__SOURCE PASSAGE__:
···

INNODB -> Should the default column be zero or null? - mysql

My english is a little weak sorry
When using INNODB, must the column be 0 or should it be null?
Does the problem occur if the joined columns are defined as 0?
Finally, which is better in terms of performance?
Thanks.

Ignore the problem. You do not have to provide a DEFAULT value. You do not have to declare a column NULL (or NOT NULL).
Instead...
Think about the application.
Case 1: Your application will always have a value for that column, and it will always specify the value. Then declaring the column to be NOT NULL and not providing a DEFAULT makes sense.
Case 2: You don't have a value yet. Example: The table has start_date and end_date. You create a row when the thing "starts", so you fill in start_date (see Case 1) but leave end_date empty. "Empty" could be encoded as NULL and DEFAULT NULL. Later you UPDATE the table to fill in the end_date with a real value.
Case 3: The table has a "counter". When you initially add a row, the counter needs to start with "1". Later you will UPDATE ... SET counter=counter+1. You could either explicitly put the "1" in when you create the row, or you could leave out the value when inserting, but have the column declared NOT NULL DEFAULT '1'
NULL could represent "not-yet-filled-in" (Case 1), "don't know the value", "use the default", and several other things. This is an application choice.
There are other uses for NULL. Unless you have a use for NULL, declare each column NOT NULL.

···

__ROWS__:
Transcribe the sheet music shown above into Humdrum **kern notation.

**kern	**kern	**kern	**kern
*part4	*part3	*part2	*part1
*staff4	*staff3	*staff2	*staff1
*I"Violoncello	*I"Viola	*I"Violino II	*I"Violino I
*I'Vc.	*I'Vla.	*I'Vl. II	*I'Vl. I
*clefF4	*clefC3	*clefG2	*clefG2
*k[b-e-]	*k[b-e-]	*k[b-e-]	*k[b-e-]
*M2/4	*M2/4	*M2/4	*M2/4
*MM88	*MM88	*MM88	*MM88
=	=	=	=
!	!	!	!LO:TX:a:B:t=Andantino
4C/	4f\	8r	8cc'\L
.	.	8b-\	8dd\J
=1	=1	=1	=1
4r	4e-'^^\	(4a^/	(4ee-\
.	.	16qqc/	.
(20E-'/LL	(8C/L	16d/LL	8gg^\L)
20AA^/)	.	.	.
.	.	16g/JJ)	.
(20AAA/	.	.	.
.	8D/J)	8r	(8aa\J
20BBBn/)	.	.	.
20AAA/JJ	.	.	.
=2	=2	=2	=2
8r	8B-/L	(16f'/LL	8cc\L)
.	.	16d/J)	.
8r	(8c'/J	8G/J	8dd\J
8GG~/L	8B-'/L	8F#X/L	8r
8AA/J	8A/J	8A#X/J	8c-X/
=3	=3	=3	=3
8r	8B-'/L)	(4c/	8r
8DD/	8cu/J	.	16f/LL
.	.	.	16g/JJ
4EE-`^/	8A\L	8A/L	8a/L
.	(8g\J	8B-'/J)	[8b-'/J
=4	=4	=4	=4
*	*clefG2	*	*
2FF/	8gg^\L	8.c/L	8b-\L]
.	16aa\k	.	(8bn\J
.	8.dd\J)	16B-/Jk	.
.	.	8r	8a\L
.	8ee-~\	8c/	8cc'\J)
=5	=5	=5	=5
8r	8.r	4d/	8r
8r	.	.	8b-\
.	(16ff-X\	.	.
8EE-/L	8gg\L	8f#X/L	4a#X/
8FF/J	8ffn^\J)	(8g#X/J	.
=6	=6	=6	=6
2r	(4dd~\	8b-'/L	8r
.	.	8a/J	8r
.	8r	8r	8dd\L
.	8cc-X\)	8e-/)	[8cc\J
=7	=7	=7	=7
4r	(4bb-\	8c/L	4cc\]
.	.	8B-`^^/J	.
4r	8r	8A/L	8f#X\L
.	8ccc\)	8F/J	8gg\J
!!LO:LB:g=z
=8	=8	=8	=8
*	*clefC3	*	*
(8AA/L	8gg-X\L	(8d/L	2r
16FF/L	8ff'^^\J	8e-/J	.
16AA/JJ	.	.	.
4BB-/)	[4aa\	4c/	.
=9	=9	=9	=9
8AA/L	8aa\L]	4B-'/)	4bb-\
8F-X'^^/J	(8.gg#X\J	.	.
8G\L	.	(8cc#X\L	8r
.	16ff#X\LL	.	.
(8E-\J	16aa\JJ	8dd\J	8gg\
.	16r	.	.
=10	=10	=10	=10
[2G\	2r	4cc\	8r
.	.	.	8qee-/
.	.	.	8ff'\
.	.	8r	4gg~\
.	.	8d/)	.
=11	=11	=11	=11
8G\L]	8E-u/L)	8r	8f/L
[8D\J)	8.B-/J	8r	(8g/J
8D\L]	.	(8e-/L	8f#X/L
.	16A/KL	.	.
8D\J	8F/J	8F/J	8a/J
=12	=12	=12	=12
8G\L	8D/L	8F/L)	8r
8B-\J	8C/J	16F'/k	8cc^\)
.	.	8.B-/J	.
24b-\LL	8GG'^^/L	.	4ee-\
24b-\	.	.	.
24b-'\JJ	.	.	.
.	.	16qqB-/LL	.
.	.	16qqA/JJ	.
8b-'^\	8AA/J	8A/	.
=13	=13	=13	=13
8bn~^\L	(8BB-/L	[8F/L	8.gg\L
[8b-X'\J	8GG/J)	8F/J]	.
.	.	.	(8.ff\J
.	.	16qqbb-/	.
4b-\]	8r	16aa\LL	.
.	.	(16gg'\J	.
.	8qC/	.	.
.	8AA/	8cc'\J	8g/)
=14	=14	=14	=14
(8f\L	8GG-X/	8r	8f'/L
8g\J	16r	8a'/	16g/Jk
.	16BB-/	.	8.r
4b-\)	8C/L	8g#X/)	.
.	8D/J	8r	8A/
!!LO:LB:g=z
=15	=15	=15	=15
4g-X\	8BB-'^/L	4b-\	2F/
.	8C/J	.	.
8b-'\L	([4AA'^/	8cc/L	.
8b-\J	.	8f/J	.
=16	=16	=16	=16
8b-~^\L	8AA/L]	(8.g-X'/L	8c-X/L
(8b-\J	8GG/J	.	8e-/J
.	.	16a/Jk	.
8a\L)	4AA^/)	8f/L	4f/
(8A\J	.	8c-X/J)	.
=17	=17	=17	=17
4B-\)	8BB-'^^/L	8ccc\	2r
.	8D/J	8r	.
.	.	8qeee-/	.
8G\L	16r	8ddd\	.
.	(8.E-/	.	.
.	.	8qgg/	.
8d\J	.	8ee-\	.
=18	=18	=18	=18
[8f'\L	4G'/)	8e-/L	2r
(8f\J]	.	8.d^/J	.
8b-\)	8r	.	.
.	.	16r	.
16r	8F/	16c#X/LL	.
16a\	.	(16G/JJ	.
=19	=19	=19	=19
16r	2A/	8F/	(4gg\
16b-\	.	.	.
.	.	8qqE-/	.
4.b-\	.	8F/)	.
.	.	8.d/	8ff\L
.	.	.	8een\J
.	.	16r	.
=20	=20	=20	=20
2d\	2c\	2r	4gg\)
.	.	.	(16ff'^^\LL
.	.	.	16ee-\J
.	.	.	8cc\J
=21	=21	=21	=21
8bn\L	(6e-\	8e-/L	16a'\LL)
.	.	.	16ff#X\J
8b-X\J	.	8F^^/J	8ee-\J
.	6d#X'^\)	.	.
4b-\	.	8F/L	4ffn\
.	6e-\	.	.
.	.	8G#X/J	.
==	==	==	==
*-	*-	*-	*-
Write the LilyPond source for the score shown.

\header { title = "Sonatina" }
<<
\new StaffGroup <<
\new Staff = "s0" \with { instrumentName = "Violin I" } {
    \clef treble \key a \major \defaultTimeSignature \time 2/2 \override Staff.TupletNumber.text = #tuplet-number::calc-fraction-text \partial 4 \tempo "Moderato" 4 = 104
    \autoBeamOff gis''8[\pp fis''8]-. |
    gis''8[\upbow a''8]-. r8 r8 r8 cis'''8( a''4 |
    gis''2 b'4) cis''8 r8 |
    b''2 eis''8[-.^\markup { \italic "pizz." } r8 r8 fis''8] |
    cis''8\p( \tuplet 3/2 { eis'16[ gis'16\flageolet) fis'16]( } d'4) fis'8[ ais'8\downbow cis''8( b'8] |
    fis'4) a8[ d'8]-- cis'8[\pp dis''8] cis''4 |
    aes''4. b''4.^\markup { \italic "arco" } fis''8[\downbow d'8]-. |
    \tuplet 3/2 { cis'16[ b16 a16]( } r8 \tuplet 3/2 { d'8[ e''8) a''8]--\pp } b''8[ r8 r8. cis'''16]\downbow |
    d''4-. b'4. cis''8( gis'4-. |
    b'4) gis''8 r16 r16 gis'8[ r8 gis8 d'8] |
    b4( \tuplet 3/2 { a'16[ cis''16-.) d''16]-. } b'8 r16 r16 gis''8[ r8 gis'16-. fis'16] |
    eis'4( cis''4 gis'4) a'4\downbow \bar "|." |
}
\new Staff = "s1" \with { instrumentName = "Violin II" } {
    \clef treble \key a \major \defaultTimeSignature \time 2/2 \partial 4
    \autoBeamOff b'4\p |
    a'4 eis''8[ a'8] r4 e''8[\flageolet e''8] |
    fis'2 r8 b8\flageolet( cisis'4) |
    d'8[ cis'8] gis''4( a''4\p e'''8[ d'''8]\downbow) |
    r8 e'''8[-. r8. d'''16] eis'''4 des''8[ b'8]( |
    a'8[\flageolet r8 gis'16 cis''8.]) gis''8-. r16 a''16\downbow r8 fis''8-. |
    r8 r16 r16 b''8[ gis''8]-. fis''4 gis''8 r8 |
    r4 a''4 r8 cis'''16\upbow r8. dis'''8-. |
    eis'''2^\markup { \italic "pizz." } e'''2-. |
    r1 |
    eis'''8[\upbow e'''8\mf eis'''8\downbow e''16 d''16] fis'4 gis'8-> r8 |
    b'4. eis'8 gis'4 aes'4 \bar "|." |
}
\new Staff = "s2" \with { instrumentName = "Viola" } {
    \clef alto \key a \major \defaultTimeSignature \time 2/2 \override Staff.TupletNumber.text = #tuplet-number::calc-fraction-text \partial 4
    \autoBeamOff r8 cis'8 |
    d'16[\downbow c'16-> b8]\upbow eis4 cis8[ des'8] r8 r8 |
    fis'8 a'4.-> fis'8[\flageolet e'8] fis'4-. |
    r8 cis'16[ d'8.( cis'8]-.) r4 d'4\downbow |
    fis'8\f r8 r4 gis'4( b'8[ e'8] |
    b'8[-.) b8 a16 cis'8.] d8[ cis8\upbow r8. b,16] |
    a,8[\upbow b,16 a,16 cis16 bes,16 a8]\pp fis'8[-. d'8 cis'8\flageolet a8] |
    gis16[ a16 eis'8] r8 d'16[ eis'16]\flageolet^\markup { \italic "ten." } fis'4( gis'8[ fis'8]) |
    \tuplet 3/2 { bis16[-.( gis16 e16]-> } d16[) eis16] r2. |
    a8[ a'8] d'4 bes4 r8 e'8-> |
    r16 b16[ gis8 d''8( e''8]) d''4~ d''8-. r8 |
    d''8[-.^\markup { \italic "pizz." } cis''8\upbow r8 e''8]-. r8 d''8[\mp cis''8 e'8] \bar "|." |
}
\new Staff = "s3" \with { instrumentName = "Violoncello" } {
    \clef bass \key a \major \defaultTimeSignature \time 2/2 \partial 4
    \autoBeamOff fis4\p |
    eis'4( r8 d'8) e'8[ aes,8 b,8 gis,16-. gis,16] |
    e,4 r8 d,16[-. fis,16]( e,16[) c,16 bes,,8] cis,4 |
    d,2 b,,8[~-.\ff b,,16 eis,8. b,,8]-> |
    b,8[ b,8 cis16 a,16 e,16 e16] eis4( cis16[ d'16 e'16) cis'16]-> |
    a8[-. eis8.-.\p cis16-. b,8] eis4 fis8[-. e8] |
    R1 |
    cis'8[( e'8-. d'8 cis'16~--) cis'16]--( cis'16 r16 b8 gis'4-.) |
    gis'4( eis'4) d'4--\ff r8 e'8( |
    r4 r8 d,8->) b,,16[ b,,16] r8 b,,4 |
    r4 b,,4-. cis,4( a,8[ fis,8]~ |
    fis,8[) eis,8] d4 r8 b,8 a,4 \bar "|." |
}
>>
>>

···

In the thread on InnoDB column defaults, how does the reply say to declare each column when there is no use for NULL? The records were taken from a different source than the thread.

Declare each column NOT NULL.